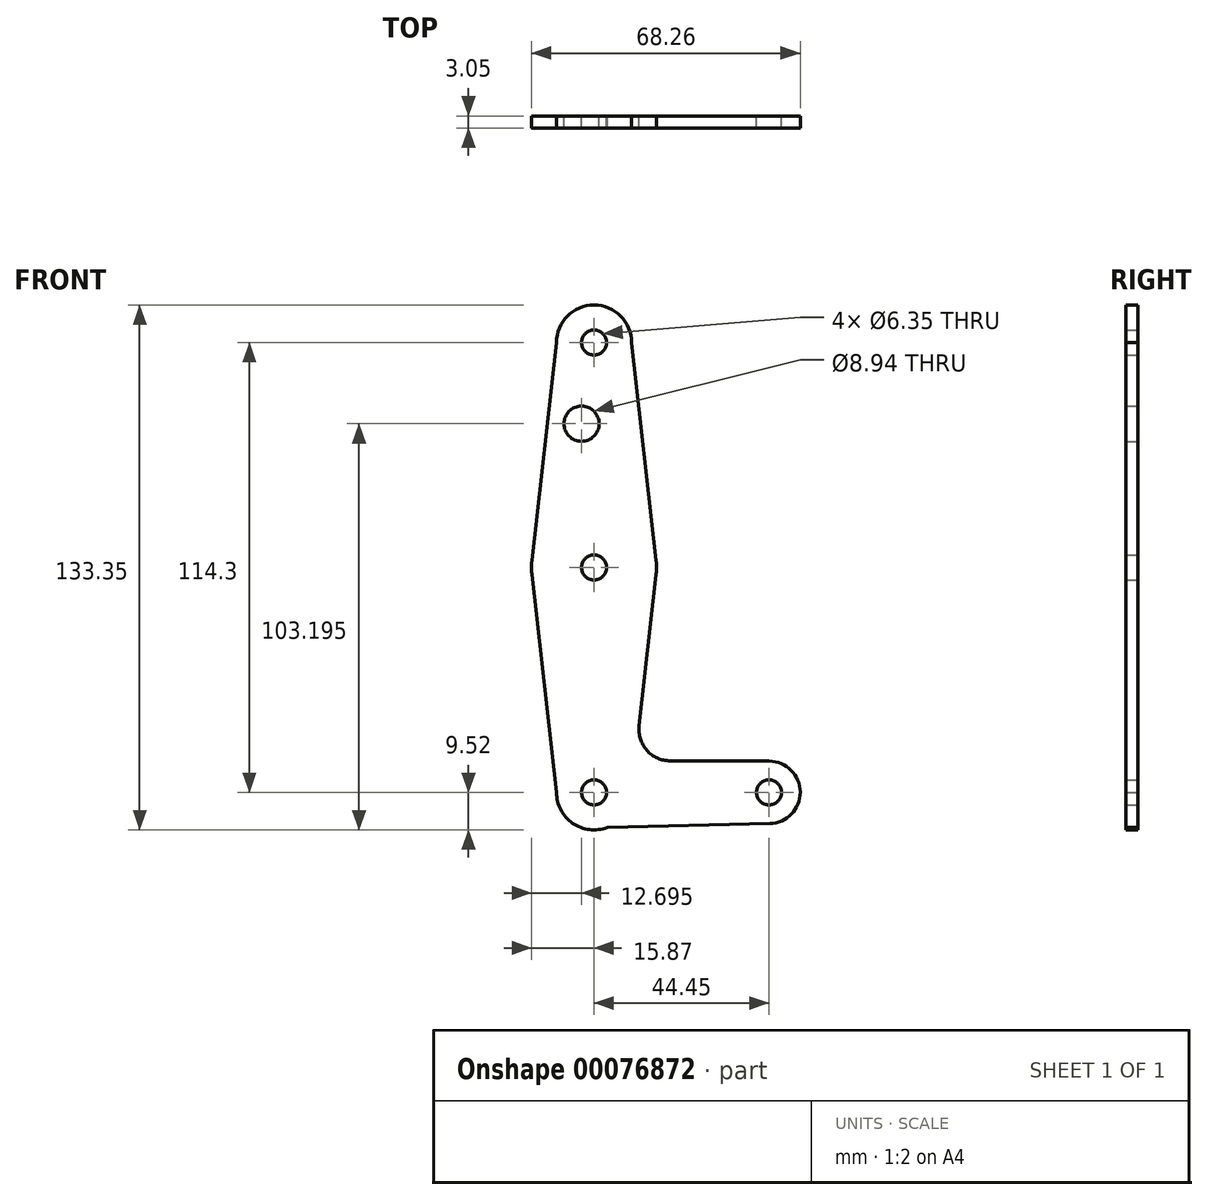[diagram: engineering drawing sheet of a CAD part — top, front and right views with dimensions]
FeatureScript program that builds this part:
annotation { "Feature Type Name" : "Feature", "Feature Type Description" : "" }
export const myFeature = defineFeature(function(context is Context, id is Id, definition is map)
    precondition{}
    {
        {
            var Q0;
            Q0=qCreatedBy(makeId("Front.planeOp"),FACE);
            var sketch = newSketch(context, id + "F0", { "sketchPlane" : qUnion([Q0])});
            skLineSegment(sketch, "E0", {"start": v(0, 0) * mm, "end": v(0, 114.3) * mm, "construction": true});
            skCircle(sketch, "E1", {"center": v(0, 114.3) * mm, "radius": 9.53 * mm});
            skCircle(sketch, "E2", {"center": v(0, 57.15) * mm, "radius": 15.88 * mm});
            skCircle(sketch, "E3", {"center": v(0, 0) * mm, "radius": 9.53 * mm});
            skLineSegment(sketch, "E4", {"start": v(0, 0) * mm, "end": v(44.45, 0) * mm, "construction": true});
            skCircle(sketch, "E5", {"center": v(44.45, 0) * mm, "radius": 7.94 * mm});
            skLineSegment(sketch, "E6", {"start": v(9.53, 114.3) * mm, "end": v(15.77, 58.93) * mm});
            skLineSegment(sketch, "E7", {"start": v(-9.53, 114.3) * mm, "end": v(-15.77, 58.93) * mm});
            skLineSegment(sketch, "E8", {"start": v(-15.77, 55.37) * mm, "end": v(-9.52, 0) * mm});
            skLineSegment(sketch, "E9", {"start": v(15.77, 55.37) * mm, "end": v(11.47, 16.85) * mm});
            skLineSegment(sketch, "E10", {"start": v(3.38, -8.9) * mm, "end": v(44.64, -7.94) * mm});
            skLineSegment(sketch, "E11", {"start": v(19.34, 8.02) * mm, "end": v(44.48, 7.94) * mm});
            skCircle(sketch, "E12", {"center": v(0, 114.3) * mm, "radius": 3.18 * mm});
            skCircle(sketch, "E13", {"center": v(0, 57.15) * mm, "radius": 3.18 * mm});
            skCircle(sketch, "E14", {"center": v(0, 0) * mm, "radius": 3.18 * mm});
            skCircle(sketch, "E15", {"center": v(44.45, 0) * mm, "radius": 3.18 * mm});
            skPoint(sketch, "E16.newPointA", {"position": v(9.58, 0) * mm});
            skArc(sketch, "E16.filletArc", {"start": v(11.47, 16.85) * mm, "mid": v(13.44, 10.68) * mm, "end": v(19.34, 8.02) * mm});
            skCircle(sketch, "E17", {"center": v(-3.18, 93.68) * mm, "radius": 4.47 * mm});
            skSolve(sketch);
        }
        {
            var Q0;
            Q0=makeQuery(id+"F0.imprint","IMPRINT",FACE,{"disambiguationData":[TD([[makeQuery(id+"F0.imprint","IMPRINT",EDGE,{"derivedFrom":sQuery(id+"F0.wireOp",EDGE,"E12")}),-1.0]])]});
            var Q1;
            {var subQ0=sQuery(id+"F0.wireOp",EDGE,"E6");Q1=makeQuery(id+"F0.imprint","IMPRINT",FACE,{"disambiguationData":[TD([[makeQuery(id+"F0.imprint","IMPRINT",EDGE,{"derivedFrom":subQ0}),-1.0]])]});}
            var Q2;
            Q2=makeQuery(id+"F0.imprint","IMPRINT",FACE,{"disambiguationData":[TD([[makeQuery(id+"F0.imprint","IMPRINT",EDGE,{"derivedFrom":sQuery(id+"F0.wireOp",EDGE,"E13")}),-1.0]])]});
            var Q3;
            {var subQ0=sQuery(id+"F0.wireOp",EDGE,"E8");Q3=makeQuery(id+"F0.imprint","IMPRINT",FACE,{"disambiguationData":[TD([[makeQuery(id+"F0.imprint","IMPRINT",EDGE,{"derivedFrom":subQ0}),1.0]])]});}
            var Q4;
            Q4=makeQuery(id+"F0.imprint","IMPRINT",FACE,{"disambiguationData":[TD([[makeQuery(id+"F0.imprint","IMPRINT",EDGE,{"derivedFrom":sQuery(id+"F0.wireOp",EDGE,"E14")}),-1.0]])]});
            var Q5;
            Q5=makeQuery(id+"F0.imprint","IMPRINT",FACE,{"disambiguationData":[TD([[makeQuery(id+"F0.imprint","IMPRINT",EDGE,{"derivedFrom":sQuery(id+"F0.wireOp",EDGE,"E15")}),-1.0]])]});
            extrude(context, id + "F1", {"entities" : qUnion([Q0, Q1, Q2, Q3, Q4, Q5]), "depth" : 3.05 * mm});
        }
    });
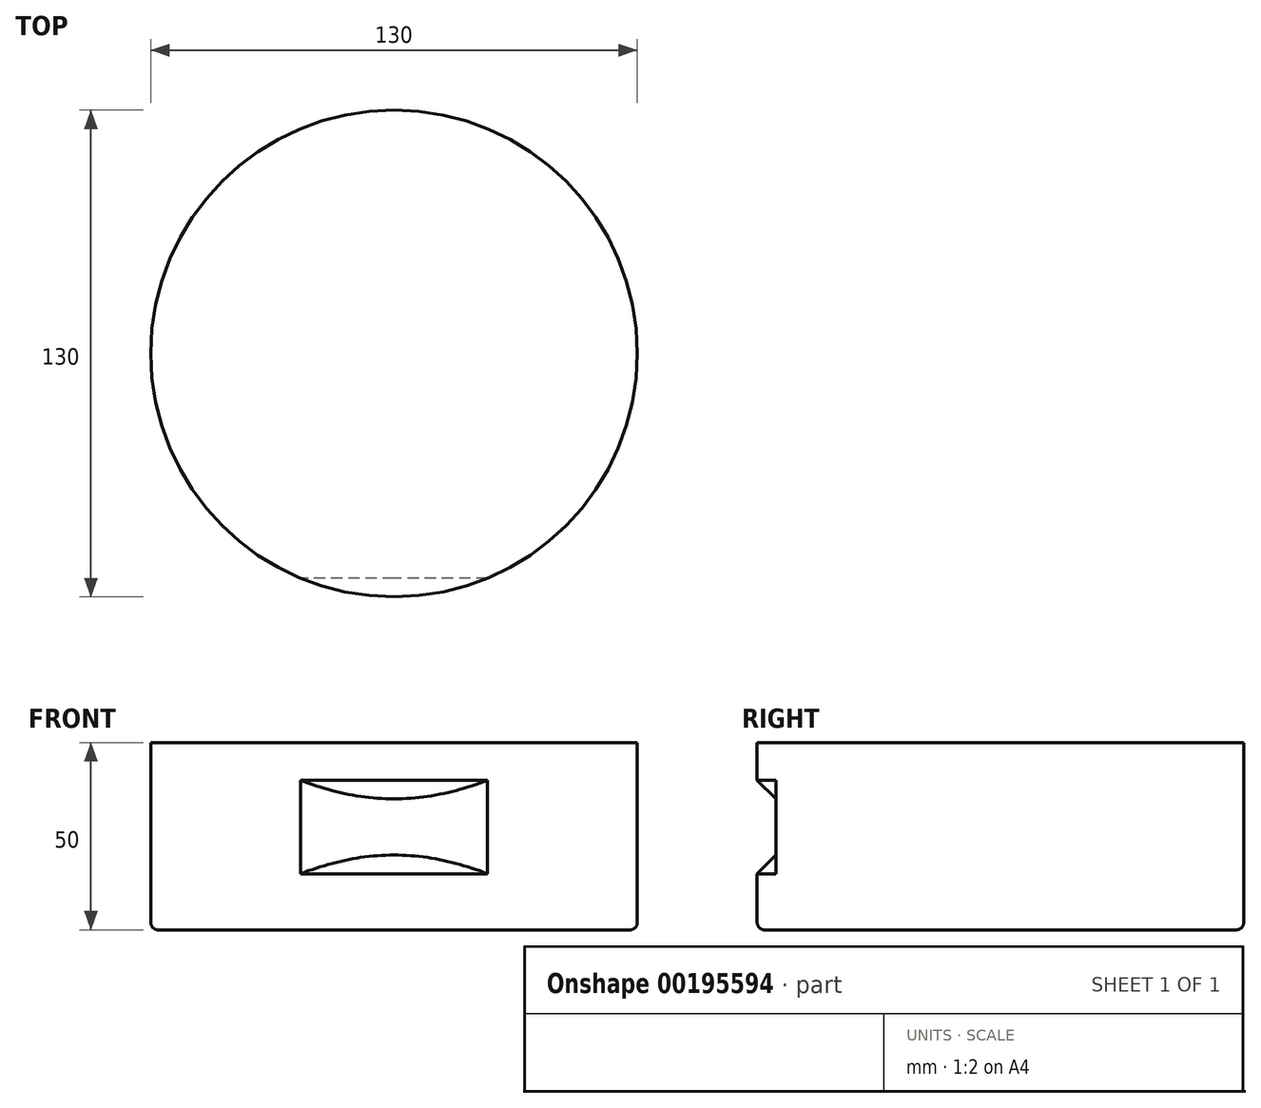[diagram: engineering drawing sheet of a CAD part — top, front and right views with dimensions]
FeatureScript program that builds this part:
annotation { "Feature Type Name" : "Feature", "Feature Type Description" : "" }
export const myFeature = defineFeature(function(context is Context, id is Id, definition is map)
    precondition{}
    {
        {
            var Q0;
            Q0=qCreatedBy(makeId("Top.planeOp"),FACE);
            var sketch = newSketch(context, id + "F0", { "sketchPlane" : qUnion([Q0])});
            skCircle(sketch, "E0", {"center": v(0, 0) * mm, "radius": 65 * mm});
            skSolve(sketch);
        }
        {
            var Q0;
            Q0 = qSketchRegion(id + "F0", true);
            extrude(context, id + "F1", {"entities" : qUnion([Q0]), "depth" : 50 * mm});
        }
        {
            var Q0;
            Q0=makeQuery(id+"F1.opExtrude","CAP_EDGE",EDGE,{"disambiguationData":[OSD([sQuery(id+"F0.wireOp",EDGE,"E0")])],"isStart":true});
            fillet(context, id + "F2", {"entities" : qUnion([Q0]), "radius" : 2 * mm, "tangentPropagation" : true, "allowEdgeOverflow" : false});
        }
        {
            var Q0;
            Q0=qCreatedBy(makeId("Front.planeOp"),FACE);
            cPlane(context, id + "F3", {"entities" : qUnion([Q0]), "cplaneType" : CPlaneType.OFFSET, "offset" : 60 * mm, "width" : 150 * mm, "height" : 150 * mm});
        }
        {
            var Q0;
            Q0=qCreatedBy(id+"F3.planeOp",FACE);
            var sketch = newSketch(context, id + "F4", { "sketchPlane" : qUnion([Q0])});
            skLineSegment(sketch, "E1.bottom", {"start": v(-25, 35) * mm, "end": v(25, 35) * mm});
            skLineSegment(sketch, "E1.top", {"start": v(-25, 20) * mm, "end": v(25, 20) * mm});
            skLineSegment(sketch, "E1.left", {"start": v(-25, 35) * mm, "end": v(-25, 20) * mm});
            skLineSegment(sketch, "E1.right", {"start": v(25, 35) * mm, "end": v(25, 20) * mm});
            skSolve(sketch);
        }
        {
            var Q0;
            Q0=makeQuery(id+"F4.imprint","IMPRINT",FACE,{"disambiguationData":[TD([[makeQuery(id+"F4.imprint","IMPRINT",EDGE,{"derivedFrom":sQuery(id+"F4.wireOp",EDGE,"E1.bottom")}),-1.0]])]});
            extrude(context, id + "F5", {"entities" : qUnion([Q0]), "operationType" : NewBodyOperationType.REMOVE, "depth" : 25 * mm});
        }
        {
            var Q0;
            Q0=makeQuery(id+"F5.boolean.opBoolean","INTERSECT",EDGE,{"derivedFrom":[makeQuery(id+"F1.opExtrude","SWEPT_FACE",FACE,{"disambiguationData":[OSD([sQuery(id+"F0.wireOp",EDGE,"E0")])]}),makeQuery(id+"F5.opExtrude","SWEPT_FACE",FACE,{"disambiguationData":[OSD([sQuery(id+"F4.wireOp",EDGE,"E1.top")])]})]});
            var Q1;
            Q1=makeQuery(id+"F5.boolean.opBoolean","INTERSECT",EDGE,{"derivedFrom":[makeQuery(id+"F1.opExtrude","SWEPT_FACE",FACE,{"disambiguationData":[OSD([sQuery(id+"F0.wireOp",EDGE,"E0")])]}),makeQuery(id+"F5.opExtrude","SWEPT_FACE",FACE,{"disambiguationData":[OSD([sQuery(id+"F4.wireOp",EDGE,"E1.bottom")])]})]});
            chamfer(context, id + "F6", {"entities" : qUnion([Q0, Q1]), "width" : 5 * mm, "tangentPropagation" : true});
        }
    });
---*---
Put the records, from their start through the line containing "v(9.53, 114.3) *", into a Markdown table with the columns "Row" and "Line", numbering each row and skipping blank lines. Leave the pictures out of the answer.

| Row | Line |
|---|---|
| 1 | [diagram: engineering drawing sheet of a CAD part — top, front and right views with dimensions] |
| 2 | FeatureScript program that builds this part: |
| 3 | annotation { "Feature Type Name" : "Feature", "Feature Type Description" : "" } |
| 4 | export const myFeature = defineFeature(function(context is Context, id is Id, definition is map) |
| 5 |     precondition{} |
| 6 |     { |
| 7 |         { |
| 8 |             var Q0; |
| 9 |             Q0=qCreatedBy(makeId("Front.planeOp"),FACE); |
| 10 |             var sketch = newSketch(context, id + "F0", { "sketchPlane" : qUnion([Q0])}); |
| 11 |             skLineSegment(sketch, "E0", {"start": v(0, 0) * mm, "end": v(0, 114.3) * mm, "construction": true}); |
| 12 |             skCircle(sketch, "E1", {"center": v(0, 114.3) * mm, "radius": 9.53 * mm}); |
| 13 |             skCircle(sketch, "E2", {"center": v(0, 57.15) * mm, "radius": 15.88 * mm}); |
| 14 |             skCircle(sketch, "E3", {"center": v(0, 0) * mm, "radius": 9.53 * mm}); |
| 15 |             skLineSegment(sketch, "E4", {"start": v(0, 0) * mm, "end": v(44.45, 0) * mm, "construction": true}); |
| 16 |             skCircle(sketch, "E5", {"center": v(44.45, 0) * mm, "radius": 7.94 * mm}); |
| 17 |             skLineSegment(sketch, "E6", {"start": v(9.53, 114.3) * mm, "end": v(15.77, 58.93) * mm}); |